◆ Provided text:

A divided Federal Circuit panel upheld Vanda’s patent covering its iloperidone schizophrenia treatment (Fanapt®), holding the method of treatment claims were directed to patent-eligible subject matter. Vanda Pharms. Inc., et al. v. West-Ward Pharms. Int’l Ltd., et al., Nos. 2016-2707, 2016-2708 (Fed. Cir. Apr. 13, 2018). In meticulously evading the Supreme Court’s Mayo decision, Vanda suggests patentees can save otherwise patent-ineligible treatment optimization claims directed to natural laws by incorporating specific dosing regimens.
Vanda’s method claims describe, to paraphrase, a method of treating a schizophrenia patient with iloperidone comprising (1) determining whether the patient is a CYP2D6 poor metabolizer by testing the patient’s genotype, and (2) administering ≤12 mg/day iloperidone if the patient has a CYP2D6 poor metabolizer genotype, and administering >12 – 24 mg/day if the patient is not a poor metabolizer. The claims explain that this dosing regimen reduces the risk of QTc prolongation, a lengthened QT interval that can cause serious cardiac problems. As one might surmise from the claim, CYP2D6 is a gene encoding an enzyme that metabolizes iloperidone, and low metabolizers are at risk of QTc prolongation with higher doses.
For comparison, Mayo, which was directed to unpatentable subject matter, involved claims to a method of optimizing treatment via (1) administering a drug providing 6-thioguanine to a subject with immune-mediated gastrointestinal disorder, and (2) determining the level of 6-thioguanine in the subject. The claims further explained that a level of 6-thioguanine <230 pmol in the blood indicates a need to increase the amount of drug subsequently administered to the subject, and a level of 6-thioguanine >400 pmol indicates a need to decrease amount of drug subsequently administered. By staying within these parameters, the administered dose is less likely to be ineffective or produce toxic side effects.
The ANDA-filer argued that, like the claims in Mayo, the challenged claims were directed to the natural relationship between levels of a drug in the blood and the safety and efficacy of that drug, and added nothing inventive to these natural laws. The Court disagreed, finding the claims not “directed to patent-ineligible subject matter” under step one of Alice.

◆ Aim of the task:
Continue the text on the Federal Circuit's Vanda patent decision, starting after its final sentence.

◆ Available data:

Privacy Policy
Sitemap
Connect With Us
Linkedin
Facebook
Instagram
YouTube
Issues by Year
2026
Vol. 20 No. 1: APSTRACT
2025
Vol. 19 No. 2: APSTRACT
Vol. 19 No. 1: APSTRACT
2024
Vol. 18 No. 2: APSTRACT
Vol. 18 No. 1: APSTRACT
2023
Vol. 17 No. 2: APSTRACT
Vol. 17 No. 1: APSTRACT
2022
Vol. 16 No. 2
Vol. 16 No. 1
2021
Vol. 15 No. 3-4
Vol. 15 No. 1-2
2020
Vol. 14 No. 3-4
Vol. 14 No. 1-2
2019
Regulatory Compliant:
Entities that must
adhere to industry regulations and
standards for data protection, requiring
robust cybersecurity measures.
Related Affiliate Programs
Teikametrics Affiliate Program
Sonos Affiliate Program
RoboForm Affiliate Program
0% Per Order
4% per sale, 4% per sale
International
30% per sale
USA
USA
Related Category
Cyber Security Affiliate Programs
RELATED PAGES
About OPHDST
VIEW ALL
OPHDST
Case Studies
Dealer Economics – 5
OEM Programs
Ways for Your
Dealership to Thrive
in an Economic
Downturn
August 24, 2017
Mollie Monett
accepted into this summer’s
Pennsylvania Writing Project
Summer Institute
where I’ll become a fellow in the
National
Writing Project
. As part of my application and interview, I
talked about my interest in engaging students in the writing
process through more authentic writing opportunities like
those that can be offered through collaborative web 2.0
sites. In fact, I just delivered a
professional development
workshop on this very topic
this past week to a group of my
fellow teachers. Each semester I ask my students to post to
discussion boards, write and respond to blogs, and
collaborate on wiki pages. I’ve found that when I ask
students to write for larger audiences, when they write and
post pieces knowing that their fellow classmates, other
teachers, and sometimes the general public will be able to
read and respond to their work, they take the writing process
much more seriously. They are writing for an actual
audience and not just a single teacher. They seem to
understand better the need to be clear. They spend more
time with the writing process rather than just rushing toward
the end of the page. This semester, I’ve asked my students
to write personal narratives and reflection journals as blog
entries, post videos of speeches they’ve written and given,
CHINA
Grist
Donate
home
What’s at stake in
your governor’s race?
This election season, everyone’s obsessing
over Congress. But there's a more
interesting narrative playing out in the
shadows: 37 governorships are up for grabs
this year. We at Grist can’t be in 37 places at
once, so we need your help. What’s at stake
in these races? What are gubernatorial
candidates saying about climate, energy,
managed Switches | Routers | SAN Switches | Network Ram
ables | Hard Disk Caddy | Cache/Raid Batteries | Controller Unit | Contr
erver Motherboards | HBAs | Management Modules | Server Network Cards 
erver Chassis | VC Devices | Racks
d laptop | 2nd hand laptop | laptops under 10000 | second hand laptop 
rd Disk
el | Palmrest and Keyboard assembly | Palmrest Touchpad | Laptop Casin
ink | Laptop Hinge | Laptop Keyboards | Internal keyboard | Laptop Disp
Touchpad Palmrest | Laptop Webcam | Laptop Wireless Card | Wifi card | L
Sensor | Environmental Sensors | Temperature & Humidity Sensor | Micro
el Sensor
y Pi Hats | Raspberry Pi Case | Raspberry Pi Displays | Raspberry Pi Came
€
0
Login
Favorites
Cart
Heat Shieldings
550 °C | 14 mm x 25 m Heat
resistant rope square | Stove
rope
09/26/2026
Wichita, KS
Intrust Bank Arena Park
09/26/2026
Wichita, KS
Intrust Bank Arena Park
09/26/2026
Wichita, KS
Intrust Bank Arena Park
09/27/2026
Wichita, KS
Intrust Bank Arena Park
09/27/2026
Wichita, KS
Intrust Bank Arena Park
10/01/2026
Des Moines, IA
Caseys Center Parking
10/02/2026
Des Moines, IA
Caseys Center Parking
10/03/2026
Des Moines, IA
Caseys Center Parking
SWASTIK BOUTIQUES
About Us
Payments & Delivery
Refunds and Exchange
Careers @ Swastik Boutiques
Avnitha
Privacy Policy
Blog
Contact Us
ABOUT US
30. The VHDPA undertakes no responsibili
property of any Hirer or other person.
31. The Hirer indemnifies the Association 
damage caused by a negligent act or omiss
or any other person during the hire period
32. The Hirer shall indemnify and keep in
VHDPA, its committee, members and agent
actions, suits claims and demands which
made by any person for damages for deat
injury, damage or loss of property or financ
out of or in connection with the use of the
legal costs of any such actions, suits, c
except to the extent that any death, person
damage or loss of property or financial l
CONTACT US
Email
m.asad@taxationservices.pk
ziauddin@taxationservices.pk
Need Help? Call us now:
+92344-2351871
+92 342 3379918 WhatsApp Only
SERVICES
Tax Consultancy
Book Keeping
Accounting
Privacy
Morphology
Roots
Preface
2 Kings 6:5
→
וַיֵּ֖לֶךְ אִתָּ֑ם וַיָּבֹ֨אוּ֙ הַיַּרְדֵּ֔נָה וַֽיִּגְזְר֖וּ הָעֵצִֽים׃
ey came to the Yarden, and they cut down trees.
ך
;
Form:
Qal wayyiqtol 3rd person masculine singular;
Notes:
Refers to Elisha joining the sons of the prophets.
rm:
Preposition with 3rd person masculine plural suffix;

◆ Exercise output:
The opinion goes to great lengths to differentiate Vanda’s claims from those at issue in Mayo. “First, the claims in Mayo were not directed to a novel method of treating a disease. Instead, the claims were directed to a diagnostic method…. Although the representative claim in Mayo recited administering a thiopurine drug to a patient, the claim as a whole was not directed to the application of a drug to treat a particular disease.” In contrast, Vanda’s claims “are directed to a method of using iloperidone to treat schizophrenia. The inventors recognized the relationships between iloperidone, CYP2D6 metabolism, and QTc prolongation, but that is not what they claimed. They claimed an application of that relationship.” In particular, the claims require a treating doctor to administer a specific amount of iloperidone based on the result of the genotyping assay. In contrast, “[t]he claim in Mayo did not go beyond recognizing (i.e., ‘indicates’) a need to increase or decrease a dose,” without prescribing a specific dosage regimen.
The Court’s hairsplitting to distinguish this case from Mayo is a departure from prior encounters with § 101 in pharma cases, which we’ve previously commented on here and here. Indeed, Chief Judge Prost’s dissent examined the Mayo and Vanda claims side-by-side and concluded the majority’s “efforts to distinguish Mayo cannot withstand scrutiny.” The differences in Vanda’s claims, if any, reflect “drafting efforts designed to monopolize the law of nature itself,” and the “patent simply discloses the natural law that a known side effect of the existing treatment could be reduced by administering a lower dose to CYP2D6 poor-metabolizers.” Thus, barring further clarification, it appears that Vanda will make it possible for patent prosecutors to avoid patent eligibility roadblocks through a simple tweak in claim language. Whether the rest of the Federal Circuit agrees with that outcome remains to be seen.